Explanation: The secondary structure of proteins is formed by hydrogen bonds between the hydrogen atom of an N-H group and the oxygen atom of a C=O group within the same polypeptide chain. This is a form of intramolecular hydrogen bonding, where the bonding occurs within a single large molecule, leading to specific folding patterns like α-helices and β-pleated sheets. Intermolecular hydrogen bonding would occur between different protein molecules.
Consider the following compounds:
I. Ethanol
II. Dimethyl Ether
III. Ethane
Which of these compounds can form hydrogen bonds with water molecules?
A. I only
B. I and II only
C. II and III only
D. I, II, and III
View Answer
Option B is correct answer.
Explanation: Ethanol contains an -OH group. The hydrogen atom is bonded to a highly electronegative oxygen, allowing it to form hydrogen bonds with water's oxygen atoms, and water's hydrogen atoms can form bonds with ethanol's oxygen atom.

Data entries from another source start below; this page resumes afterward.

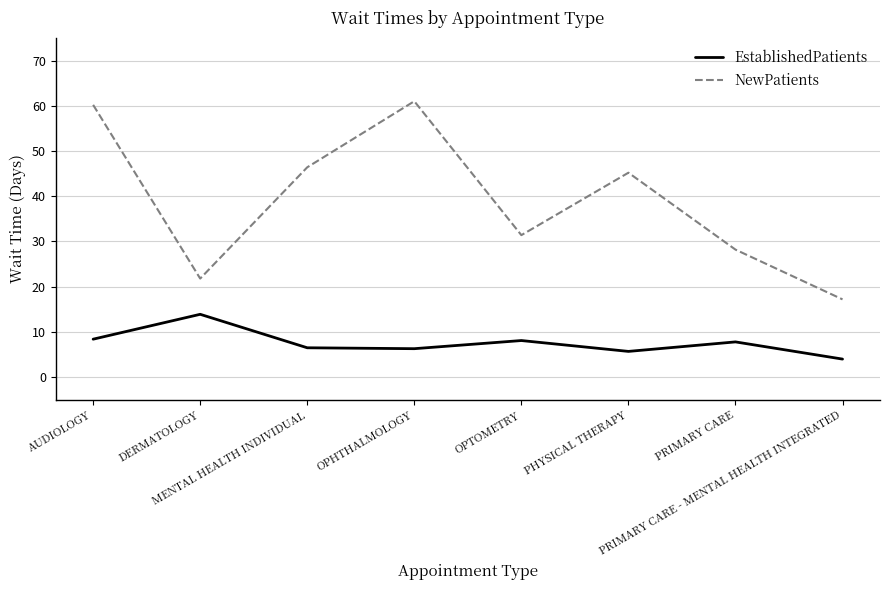

What is the average value of the NewPatients series?

38.9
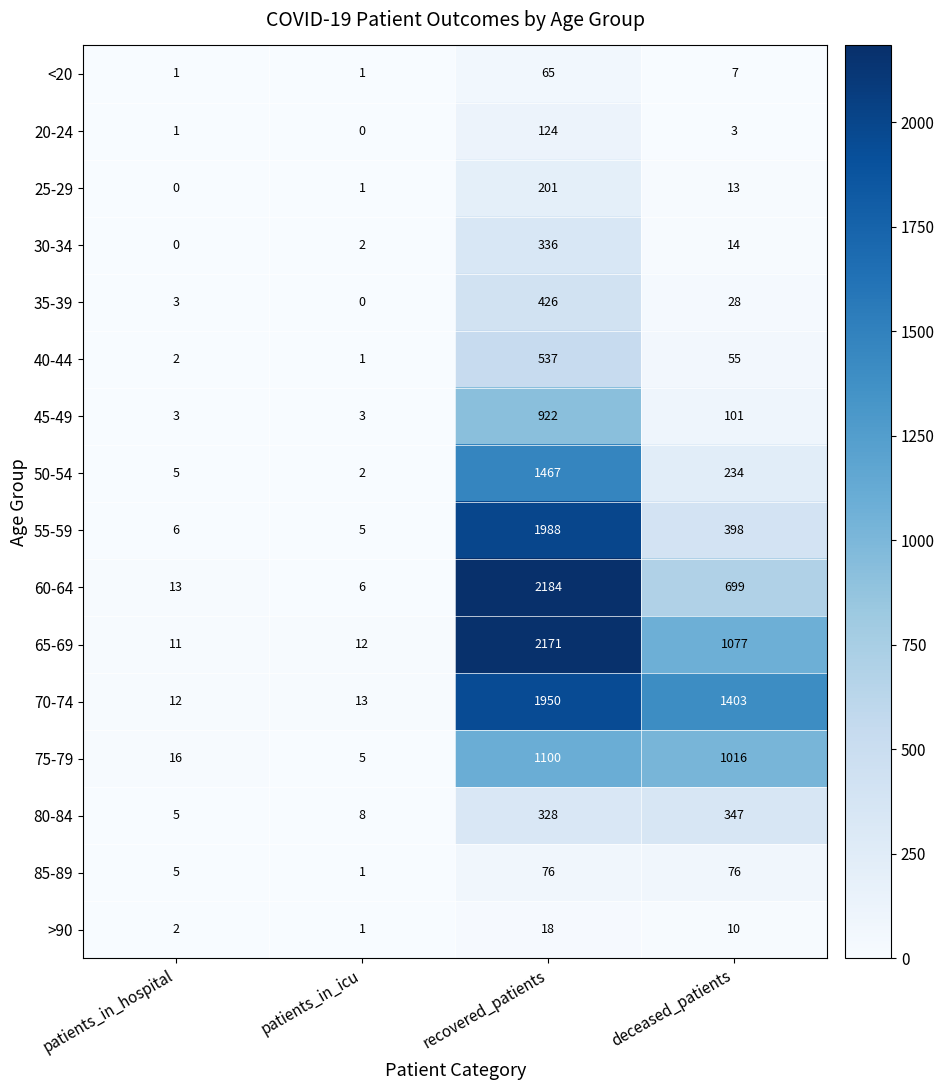

What is the approximate value of 45-49 at deceased_patients, to the nearest 50?

100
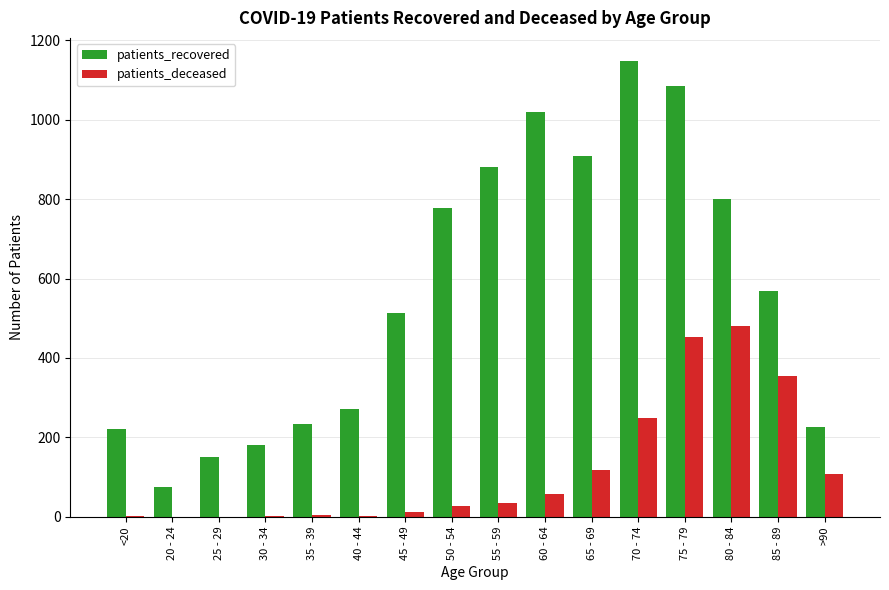

What is the average value of the patients_recovered series?

566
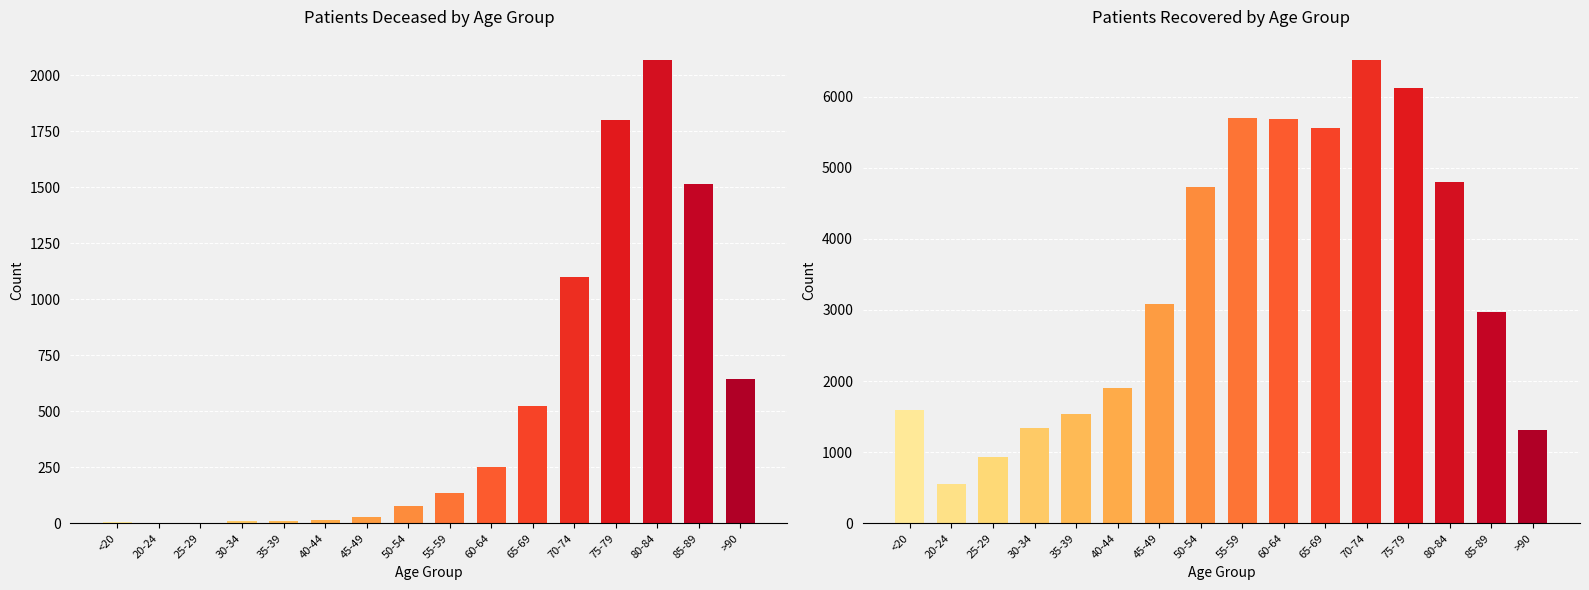

What is the approximate value of patients_recovered at 60-64, to the nearest 100?

5700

Dimethyl ether contains an oxygen atom with lone pairs, which can act as a hydrogen bond acceptor from water's hydrogen atoms. Although it doesn't have a hydrogen atom directly bonded to oxygen, it can still participate in hydrogen bonding with water.
Ethane consists only of C-H and C-C bonds. Carbon is not sufficiently electronegative to create the necessary polarity for hydrogen bonding.
Therefore, both ethanol and dimethyl ether can form hydrogen bonds with water.
The dissolution of ammonia in water is largely attributed to:
A. Formation of ionic bonds.
B. London dispersion forces.
C. Extensive hydrogen bonding between ammonia and water molecules.
D. The exothermic nature of the dissolution process.
View Answer
Option C is correct answer.
Explanation: Both ammonia and water are capable of forming hydrogen bonds. Ammonia can act as both a hydrogen bond donor (via its N-H bonds) and acceptor (via the lone pair on nitrogen), while water can do the same (via O-H bonds and lone pairs on oxygen). This strong intermolecular hydrogen bonding between ammonia and water molecules leads to high solubility.
In which of the following conditions hydrogen bonding strengthen the most significantly?
A. From liquid methane to gaseous methane
B) From liquid ammonia to solid ammonia
C) From liquid hydrogen sulphide to gaseous hydrogen sulphide
D) From liquid methanol to gaseous methanol.
View Answer
Option B is correct answer.
Explanation: Hydrogen bonding is an intermolecular force. These forces are strongest in the solid state, weaker in the liquid state, and weakest (almost negligible) in the gaseous state. Therefore, transitioning from liquid ammonia to solid ammonia would involve the most significant strengthening of hydrogen bonds as molecules become more rigidly arranged and closer to each other. The other options involve transitions to the gaseous state where hydrogen bonding weakens, or involve methane and hydrogen sulphide which do not exhibit significant hydrogen bonding.
In which of the following molecules does intramolecular hydrogen bonding occur?
A. Water
B. o-Nitrophenol
C. Ammonia
D. Methanol
View Answer
Option B is correct answer.
Explanation: Intramolecular hydrogen bonding is present when a hydrogen atom is between two electronegative atoms within the same molecule, as in o-nitrophenol.